Millete ait kültürel birikimin, gelecek kuşaklara aktarılmasında en kıymetli hazinelerden biri de türkülerdir. Türküler bir milletin tarih boyunca görüp geçirdiği olayları, kültürel değerleri yansıtan edebi ürünlerdir. Kültür ürünleri milletin tarihiyle eş zamanda ortaya çıktığına göre türkülerin doğuşunu da Türk milletinin varlığıyla ilişkilendirebilmek mümkündür. (Çetindağ, 2005) Belki de türkülerin en önemli özelliği genel bir ifadeyle hayatın kendisi olmalarıdır.

İnsan yaşantısını tıpkı bir ayna gibi yansıtan türküler, hayat kadar anlamlı ve içtendir. İnsan hayatı da tekrar tekrar dinlemek isteğimiz türkülere benzemektedir. Türkülerimiz, dinlendikçe haz duyduğumuz, zevk aldığımız ürünlerdir. Ahmet Hamdi Tanpınar türkü üzerine duygularını şu sözlerle dile getirmektedir. “Türküler, hayatın sürekliliği içinde bir yığın değişmeye rağmen daimî kalan aslî yanımızı ifade etmektedir” (Kurnaz, 1997).

14 Türküler Türk milletinin heyecanını, duygu ve dileklerini, umutlarını, fikirlerini, hayata bakış açısını, acı ve tatlı hatıralarını, geçmişten günümüze yaşadıklarını, bununla birlikte tarihini, coğrafyasını, halka mal olmuş şahsiyetlerini, folklorunu kısaca maddi ve manevi bütün değerlerini yansıtır (Çetindağ, 2005). Doğumdan ölüme kadar bütün hayatımızı sade ve samimi ve lirik bir şekilde çevreleyen türkülerimizde, engin Türk ruhunun, düşünce ve yaşayış biçiminin, hayat felsefesinin billurlaşmış numunelerini görmemiz mümkündür (Bekki, 2004). Bu bağlamda Türk kültürünü ve tarihini bu kadar derinden ve gerçekçi yansıtan edebi bir ürün olan türkülerimiz özellikle ilköğretim ve ortaöğretim çağında çocukların kişisel gelişimi açısından önem arz etmektedir. Türküler ait oldukları yöre halkının geçmişteki yaşam biçimlerini gösterebilmek adına bireyler arasında kültürel açıdan da bir köprü görevi üstlenmektedir.
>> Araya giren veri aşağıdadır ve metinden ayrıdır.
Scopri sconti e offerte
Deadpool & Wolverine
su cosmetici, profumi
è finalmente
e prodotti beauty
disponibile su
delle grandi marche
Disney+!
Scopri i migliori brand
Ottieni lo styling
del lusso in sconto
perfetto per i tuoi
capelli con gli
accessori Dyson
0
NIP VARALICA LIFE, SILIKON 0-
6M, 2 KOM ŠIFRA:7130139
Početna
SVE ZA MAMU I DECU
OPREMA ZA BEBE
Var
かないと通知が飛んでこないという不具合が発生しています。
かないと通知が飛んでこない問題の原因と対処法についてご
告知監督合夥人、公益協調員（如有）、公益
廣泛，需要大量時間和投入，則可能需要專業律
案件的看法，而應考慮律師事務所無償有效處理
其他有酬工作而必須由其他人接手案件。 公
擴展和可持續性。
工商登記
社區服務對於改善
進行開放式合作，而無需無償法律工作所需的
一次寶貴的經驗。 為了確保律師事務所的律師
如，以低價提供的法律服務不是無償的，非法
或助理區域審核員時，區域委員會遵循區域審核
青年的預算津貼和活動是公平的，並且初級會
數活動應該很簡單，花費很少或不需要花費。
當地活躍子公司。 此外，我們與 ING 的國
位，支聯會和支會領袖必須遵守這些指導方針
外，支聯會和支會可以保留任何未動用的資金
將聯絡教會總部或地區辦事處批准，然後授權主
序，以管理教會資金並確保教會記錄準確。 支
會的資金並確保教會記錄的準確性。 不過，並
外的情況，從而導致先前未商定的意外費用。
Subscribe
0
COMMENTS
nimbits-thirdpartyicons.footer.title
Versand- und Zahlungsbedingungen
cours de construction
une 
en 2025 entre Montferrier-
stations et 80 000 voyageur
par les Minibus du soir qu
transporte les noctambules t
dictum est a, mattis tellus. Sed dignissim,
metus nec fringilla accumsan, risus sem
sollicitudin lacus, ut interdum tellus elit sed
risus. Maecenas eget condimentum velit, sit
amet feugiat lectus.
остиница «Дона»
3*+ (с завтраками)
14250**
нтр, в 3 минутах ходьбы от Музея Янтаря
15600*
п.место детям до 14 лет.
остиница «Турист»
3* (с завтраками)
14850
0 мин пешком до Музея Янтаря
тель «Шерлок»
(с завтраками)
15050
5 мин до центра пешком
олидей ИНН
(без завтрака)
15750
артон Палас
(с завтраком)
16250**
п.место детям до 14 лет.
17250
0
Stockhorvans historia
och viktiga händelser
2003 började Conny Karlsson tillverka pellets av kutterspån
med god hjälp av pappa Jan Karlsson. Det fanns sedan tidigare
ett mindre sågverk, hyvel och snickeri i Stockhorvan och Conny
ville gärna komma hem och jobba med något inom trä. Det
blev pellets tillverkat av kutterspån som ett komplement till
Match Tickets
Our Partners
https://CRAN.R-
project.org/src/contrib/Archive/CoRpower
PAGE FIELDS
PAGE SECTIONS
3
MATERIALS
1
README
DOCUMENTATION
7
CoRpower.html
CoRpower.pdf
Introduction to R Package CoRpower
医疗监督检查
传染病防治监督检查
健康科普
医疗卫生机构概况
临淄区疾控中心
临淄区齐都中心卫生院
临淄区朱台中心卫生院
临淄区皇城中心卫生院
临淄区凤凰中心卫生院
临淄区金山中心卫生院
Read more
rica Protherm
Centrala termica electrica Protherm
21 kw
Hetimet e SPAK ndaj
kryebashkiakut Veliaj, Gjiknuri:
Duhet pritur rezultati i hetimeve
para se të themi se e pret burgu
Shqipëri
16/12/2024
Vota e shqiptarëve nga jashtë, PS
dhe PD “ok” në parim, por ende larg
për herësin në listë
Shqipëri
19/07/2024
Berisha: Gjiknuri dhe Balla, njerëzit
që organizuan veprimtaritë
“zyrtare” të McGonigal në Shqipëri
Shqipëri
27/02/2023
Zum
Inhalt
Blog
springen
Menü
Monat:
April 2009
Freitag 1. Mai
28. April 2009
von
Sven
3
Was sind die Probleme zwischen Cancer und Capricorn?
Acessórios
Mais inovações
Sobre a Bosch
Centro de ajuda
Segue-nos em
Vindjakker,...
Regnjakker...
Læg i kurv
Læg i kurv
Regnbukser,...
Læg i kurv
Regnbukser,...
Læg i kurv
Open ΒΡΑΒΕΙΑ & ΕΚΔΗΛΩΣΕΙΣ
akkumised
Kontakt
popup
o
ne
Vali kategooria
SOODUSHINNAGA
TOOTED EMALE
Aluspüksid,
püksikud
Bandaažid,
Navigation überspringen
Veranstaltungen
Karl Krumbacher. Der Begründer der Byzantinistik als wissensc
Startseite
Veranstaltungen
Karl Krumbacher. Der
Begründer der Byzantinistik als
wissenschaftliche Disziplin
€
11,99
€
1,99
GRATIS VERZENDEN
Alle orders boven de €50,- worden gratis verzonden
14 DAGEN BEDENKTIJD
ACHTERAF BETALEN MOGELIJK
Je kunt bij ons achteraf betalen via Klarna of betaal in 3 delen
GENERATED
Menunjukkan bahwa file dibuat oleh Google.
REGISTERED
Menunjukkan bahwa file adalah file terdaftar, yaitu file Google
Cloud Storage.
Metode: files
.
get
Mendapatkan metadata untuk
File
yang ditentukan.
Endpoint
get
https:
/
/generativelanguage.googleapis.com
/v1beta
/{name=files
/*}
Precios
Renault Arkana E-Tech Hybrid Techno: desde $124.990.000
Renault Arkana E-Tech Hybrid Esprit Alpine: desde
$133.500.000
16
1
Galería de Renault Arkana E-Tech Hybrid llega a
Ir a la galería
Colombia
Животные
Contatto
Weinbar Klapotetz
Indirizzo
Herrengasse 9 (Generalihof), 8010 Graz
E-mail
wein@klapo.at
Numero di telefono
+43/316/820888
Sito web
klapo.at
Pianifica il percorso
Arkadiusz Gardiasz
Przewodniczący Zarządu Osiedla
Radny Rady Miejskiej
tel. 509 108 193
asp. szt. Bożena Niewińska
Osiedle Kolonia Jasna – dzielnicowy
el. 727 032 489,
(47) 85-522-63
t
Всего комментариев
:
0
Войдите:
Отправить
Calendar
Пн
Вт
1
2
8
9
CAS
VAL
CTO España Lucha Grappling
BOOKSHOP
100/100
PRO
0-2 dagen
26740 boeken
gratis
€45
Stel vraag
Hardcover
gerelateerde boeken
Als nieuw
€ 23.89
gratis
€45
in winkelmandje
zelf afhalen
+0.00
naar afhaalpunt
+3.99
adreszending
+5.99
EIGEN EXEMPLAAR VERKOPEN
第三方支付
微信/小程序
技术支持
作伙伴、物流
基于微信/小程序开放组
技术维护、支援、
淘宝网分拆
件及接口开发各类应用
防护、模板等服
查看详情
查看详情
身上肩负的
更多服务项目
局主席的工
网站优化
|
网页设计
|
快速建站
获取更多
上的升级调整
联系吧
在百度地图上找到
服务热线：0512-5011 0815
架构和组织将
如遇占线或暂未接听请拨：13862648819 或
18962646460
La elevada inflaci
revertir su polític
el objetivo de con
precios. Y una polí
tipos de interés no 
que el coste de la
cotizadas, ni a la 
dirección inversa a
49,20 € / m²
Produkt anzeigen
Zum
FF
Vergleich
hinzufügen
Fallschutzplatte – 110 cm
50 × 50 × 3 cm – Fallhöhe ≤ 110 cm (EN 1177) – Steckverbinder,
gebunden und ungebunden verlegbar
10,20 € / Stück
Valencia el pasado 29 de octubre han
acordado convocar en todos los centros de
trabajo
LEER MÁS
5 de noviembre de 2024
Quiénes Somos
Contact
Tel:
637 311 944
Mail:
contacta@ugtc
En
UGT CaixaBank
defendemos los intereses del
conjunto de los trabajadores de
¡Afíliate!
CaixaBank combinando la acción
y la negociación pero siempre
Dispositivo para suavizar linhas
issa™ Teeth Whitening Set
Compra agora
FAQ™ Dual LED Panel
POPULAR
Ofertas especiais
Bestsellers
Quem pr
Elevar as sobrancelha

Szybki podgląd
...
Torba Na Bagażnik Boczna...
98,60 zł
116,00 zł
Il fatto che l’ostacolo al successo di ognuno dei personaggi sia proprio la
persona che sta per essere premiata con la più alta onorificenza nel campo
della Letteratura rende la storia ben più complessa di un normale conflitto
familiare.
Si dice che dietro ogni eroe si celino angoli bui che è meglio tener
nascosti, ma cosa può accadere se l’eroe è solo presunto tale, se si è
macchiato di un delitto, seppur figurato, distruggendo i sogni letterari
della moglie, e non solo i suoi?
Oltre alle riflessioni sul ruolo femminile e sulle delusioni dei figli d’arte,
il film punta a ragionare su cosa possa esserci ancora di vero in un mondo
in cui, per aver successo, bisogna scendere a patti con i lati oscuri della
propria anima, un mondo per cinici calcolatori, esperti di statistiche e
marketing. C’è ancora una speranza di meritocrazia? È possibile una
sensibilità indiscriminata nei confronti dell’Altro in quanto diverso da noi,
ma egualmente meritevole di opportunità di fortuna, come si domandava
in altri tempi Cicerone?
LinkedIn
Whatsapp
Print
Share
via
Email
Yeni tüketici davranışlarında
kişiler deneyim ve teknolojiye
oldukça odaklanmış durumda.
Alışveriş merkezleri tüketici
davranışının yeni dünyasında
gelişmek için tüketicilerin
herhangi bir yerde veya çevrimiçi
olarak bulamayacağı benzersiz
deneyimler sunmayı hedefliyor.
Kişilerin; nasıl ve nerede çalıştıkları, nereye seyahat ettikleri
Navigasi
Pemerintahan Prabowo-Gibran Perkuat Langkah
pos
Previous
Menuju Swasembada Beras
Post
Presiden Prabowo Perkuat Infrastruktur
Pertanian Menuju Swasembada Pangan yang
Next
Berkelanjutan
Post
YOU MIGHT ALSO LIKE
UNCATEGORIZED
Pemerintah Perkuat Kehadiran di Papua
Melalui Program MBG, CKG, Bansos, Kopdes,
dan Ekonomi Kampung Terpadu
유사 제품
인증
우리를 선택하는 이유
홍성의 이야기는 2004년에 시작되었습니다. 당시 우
Türkülerin içerik, yaşayış biçimi ve görevleri bakımından oldukça zengin olması çocuklara verilmesi gereken birey ve kazanımlarda önemli ölçütte katkı

sağlayacaktır. Halk ozanlarının yaşadıkları dönemlerde; türkülerini

havalandırmalarını sağlayan olay ve olgularda varlık gösteren sosyolojik, kültürel, çevresel yaşantılar gibi unsurların bireylerin dünü, bugünü, geleceği bir bütün olarak görebilmesi ve muhakeme edebilmesi adına tarifi imkânsız bir anlam bütünlemesidir. Sosyal bilgiler dersindeki “etkili vatandaş yetiştirme” kavramı türküler aracılığı ile de toplumsal düzene, bireysel yetkinliğe katkı sağlayacaktır.

Programlarda kazandırılması gereken değer ve kazanımlar, türküler aracılığıyla kişilere geçmişlerinin birikimini sunması açısından, toplumsal farkındalık ve sosyolojik yapıların belirgin bir şekilde vücut bulması ile bu unsurların kişinin benliğinde yeşermesi açısından; sosyal bilgiler, değer, türkü kavramları çok kıymetlidir.